Algérie

Une situation préoccupante



Le constat est unanime : jamais la situation des droits de l'Homme en Algérie n'a été aussi préoccupante. À la situation épidémique avec ses conséquences désastreuses sur les ménages s'est ajouté un raidissement du pouvoir et de multiples entraves aux libertés. Réunis à Béjaïa, de nombreux acteurs ont dénoncé le climat de fermeture et de répression qui s'abat sur les activistes et les atteintes aux droits de l'Homme.Pour son grand rendez-vous annuel, la Ligue algérienne pour la défense des droits de l'Homme (Laddh) a réussi son pari : organiser dans son minuscule centre de documentation sur les droits de l'Homme (CDDH), à Béjaïa, le 10e Forum des droits humains à l'occasion de la célébration de la Journée internationale sur les droits de l'Homme qui coïncide avec le 73e anniversaire de la déclaration universelle de 1948. Première à intervenir via zoom, Hassina Oussedik, présidente d'Amnesty International Algérie.

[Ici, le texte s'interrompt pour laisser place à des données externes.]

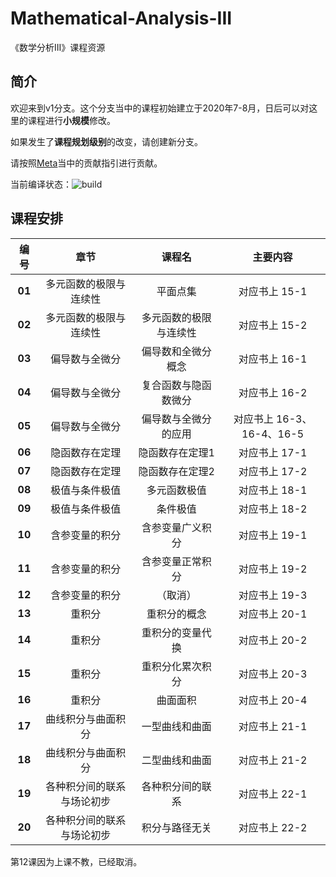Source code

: # Mathematical-Analysis-III
《数学分析III》课程资源

## 简介

欢迎来到v1分支。这个分支当中的课程初始建立于2020年7-8月，日后可以对这里的课程进行**小规模**修改。

如果发生了**课程规划级别**的改变，请创建新分支。

请按照[Meta](https://github.com/SDCS-MOOC/Meta)当中的贡献指引进行贡献。

当前编译状态：![build](https://github.com/SDCS-MOOC/Mathematical-Analysis-III/workflows/build/badge.svg?branch=v1&event=push)

## 课程安排

| 编号 | 章节 | 课程名 | 主要内容 |
|:---:|:---:|:------:|:-------:|
|**01**|多元函数的极限与连续性|平面点集|对应书上 15-1|
|**02**|多元函数的极限与连续性|多元函数的极限与连续性|对应书上 15-2|
|**03**|偏导数与全微分|偏导数和全微分概念|对应书上 16-1|
|**04**|偏导数与全微分|复合函数与隐函数微分|对应书上 16-2|
|**05**|偏导数与全微分|偏导数与全微分的应用 |对应书上 16-3、16-4、16-5|
|**06**|隐函数存在定理|隐函数存在定理1|对应书上 17-1|
|**07**|隐函数存在定理|隐函数存在定理2|对应书上 17-2|
|**08**|极值与条件极值|多元函数极值|对应书上 18-1|
|**09**|极值与条件极值|条件极值|对应书上 18-2|
|**10**|含参变量的积分|含参变量广义积分|对应书上 19-1|
|**11**|含参变量的积分|含参变量正常积分|对应书上 19-2|
|**12**|含参变量的积分|（取消） |对应书上 19-3|
|**13**|重积分|重积分的概念|对应书上 20-1|
|**14**|重积分|重积分的变量代换|对应书上 20-2|
|**15**|重积分|重积分化累次积分 |对应书上 20-3|
|**16**|重积分|曲面面积|对应书上 20-4|
|**17**|曲线积分与曲面积分|一型曲线和曲面|对应书上 21-1|
|**18**|曲线积分与曲面积分|二型曲线和曲面|对应书上 21-2|
|**19**|各种积分间的联系与场论初步|各种积分间的联系 |对应书上 22-1|
|**20**|各种积分间的联系与场论初步|积分与路径无关|对应书上 22-2|

第12课因为上课不教，已经取消。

Qualifiant "la situation des droits humains cette année 2021 d'extrêmement préoccupante", accentuée, selon elle, "par les conséquences de la pandémie", Hassina Oussedik a, cependant, salué "la mobilisation et l'engagement de la société civile et des simples citoyens", malgré "les intimidations, les pressions, les arrestations arbitraires" suivies, la plupart du temps, par des "peines d'emprisonnement", et ce, par le truchement des nouveaux articles du code pénal, "formulés de manière vague et ambiguë". Elle s'insurge dans ce contexte contre les violences faites aux femmes, que ce soit à la maison ou dans la rue. "En 2021, on a enregistré 54 féminicides, soit le même nombre qu'en 2021", relève-t-elle, déplorant le "silence total des autorités sur les violences et l'assassinat des femmes". Elle regrette également l'absence de "campagne de sensibilisation en vue de faire connaître la législation aux femmes pour lutter contre ces violences", malgré l'amélioration de la loi.
Pour Hocine Boumedjane, modérateur de cette rencontre en présentiel et par zoom, tous les voyants sont au rouge. "On assiste aux violations de toutes les libertés", dit-il, estimant que "cette répression féroce qui s'abat sur la société est vouée à l'échec". Vice-président de la Laddh, Saïd Salhi, pour sa part, n'a pas caché son sentiment de "tristesse" dans lequel intervient, à ses yeux, la célébration de la Journée internationale des droits humains. "Nous en sommes encore à réclamer les droits de l'Homme de la première génération, à savoir les droits civils et politiques (droits qui ont fait leur première apparition 'théorique' aux 17e et 18e siècles)", ironise-t-il "alors qu'ailleurs, on réclame les droits de l'Homme de la 2e et 3e générations, qui sont respectivement les droits économiques, sociaux et culturels et les droits de solidarité".
Depuis Oran, Kadour Chouicha, défenseur des droits humains et professeur d'université et président de la Ligue d'Oran, estime, de son côté, que la "période est très difficile", non sans afficher son optimisme. "Il y a eu l'avant-22 Février et l'après-22 Février. Et à ce titre, il y a eu une avancée considérable. Il y a eu un changement radical au sein de la société. Le pouvoir a été acculé et mis devant ses responsabilités", soutient-il. Militant politique et ancien président du RAJ (dissous), Abdelouahab Fersaoui a appelé, quant à lui, à la mise en place d'un Observatoire des droits de l'Homme.
Et pour être efficace en cette période difficile, il a appelé toutes les forces politiques et sociales à établir leurs bilans respectifs et, dans la foulée, à "créer des ponts" pour construire le changement dans la "diversité". S'agissant des détenus qui croupissent encore dans les geôles, à l'instar des journalistes Mohamed Mouloudj, Hassen Bouras ou du coordonnateur du MDS, Fethi Ghares, etc., il estime que cela relève de la "responsabilité de tout le monde".
Pour Me Salem Khatri, avocat et ancien bâtonnier de Béjaïa, "l'Algérie est en porte-à-faux avec toutes les chartes qui protègent les citoyens". "On ne peut pas parler de danger extérieur pour réprimer à l'intérieur", dénonce-t-il. "Si la répression était la solution, la France ne serait jamais sortie d'ici. Après la répression du 8 Mai 1945, il y a eu le 1er Novembre 1954. La flamme de la révolution pacifique ne va pas s'éteindre."